It took all the self-control I could muster to contain myself. If my husband hadn’t been there, insisting that I hold my tongue, I would’ve unloaded uninvited counsel. He and I were spending a day together just kicking around at antique shops and flea markets. It was one of those rare laid-back days where you hit the road without an agenda and see where you end up. We were just enjoying being together.
We were at our first stop, rummaging through a stack of old books when I heard it—the loud obnoxious bellowing of a no-joy mom. She had an irritating, high volume, with an enormous amount of verbiage continually streaming and it filled the entire store.
Angry words the whole time. Non-stop. I’m not kidding.
“No! Don’t touch that! No, you aren’t allowed to play with play-dough it’s too messy! No! No! Do you want me to take you to the bathroom and straighten you out? No, you can’t pick that up!”
I begged my husband to let me say something. “Please, can I just tell her that he’s only a little guy and boys like to play? Can’t I tell her I’d love to have time with my little guy again but he’s all grown up now? Can’t I ask her why she sounds so mad when she talks to him?”
He never relented. His quiet “No” sounded nothing like hers, but he was firm. I tried to explain to him that if I sounded like that as a young mom, it would’ve been a good thing to get a rebuke. His “No” never wavered and he grabbed my hand to keep me close.

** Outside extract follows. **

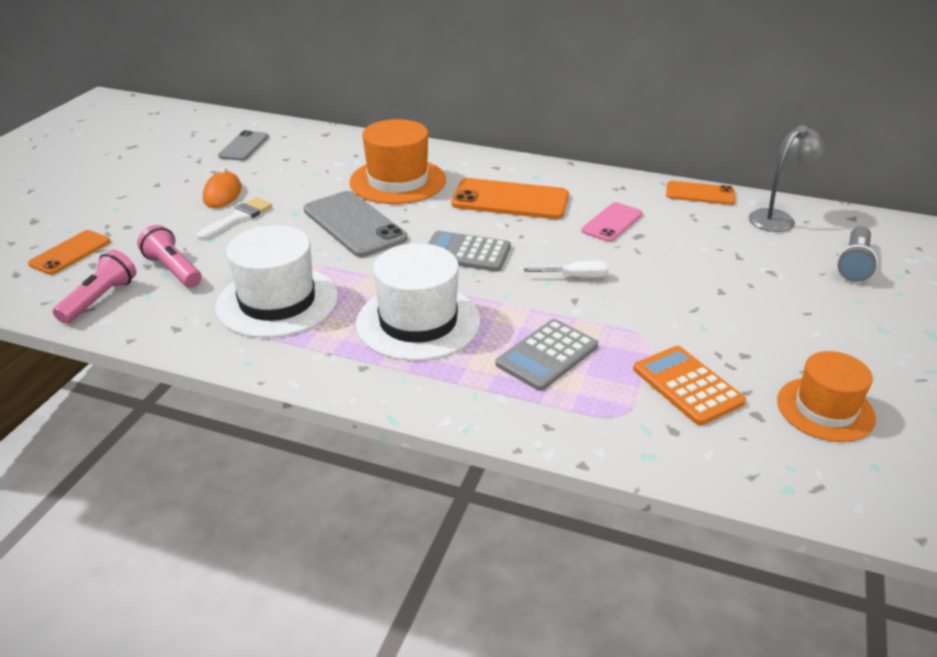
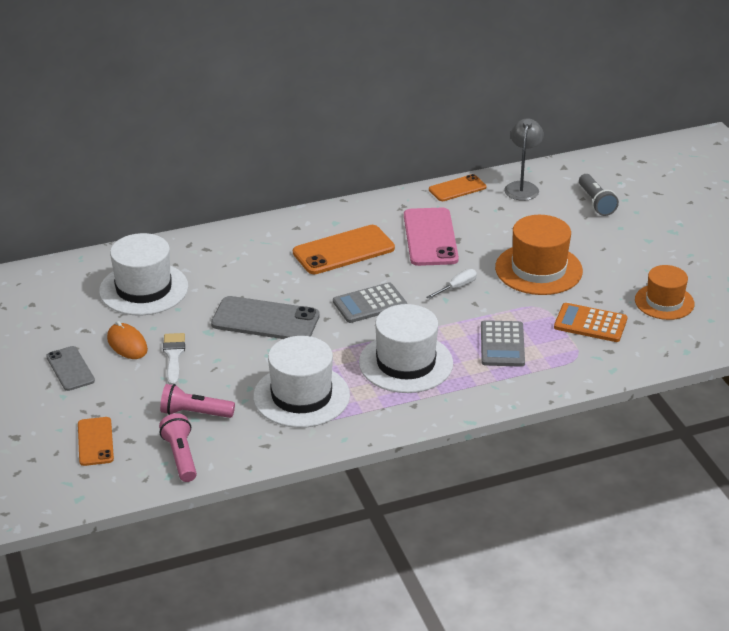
camera: 40 degrees left, 0 degrees up
(244, 146) = (70, 298): grey phone -> grey phone (70, 369)
(303, 162) = (144, 289): none -> white hat
(398, 181) = (243, 272): orange hat -> orange hat (538, 269)
(612, 222) = (430, 237): pink phone -> pink phone, size x1.66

I remember a wise woman once telling me as a young mom to try to say “Yes” (with a smile) to my children more times through the day than “No!” Believe me, I’m all for training your children and I know they need to behave . . . but an over-controlling-no-joy mom will not produce happy-hearted-obedient children.
[box]“A joyful heart is good medicine, but a crushed spirit dries up the bones.” (Proverbs 17:22)[/box]
Every mom has a bad day now and then, but I want to challenge you to consider whether your children would describe you as a no-joy mom or would they say you’re the mom who laughs most and loves best. That doesn’t mean you let them do whatever they want, but you find creative ways to fill your day with plenty of “yeses” and you remember that play-dough was made for kids.
And just for the record no-joy mom—I’d love to clean up your little guy’s play-dough mess if you’d bring him by our house for the day. We miss our little guy’s messes.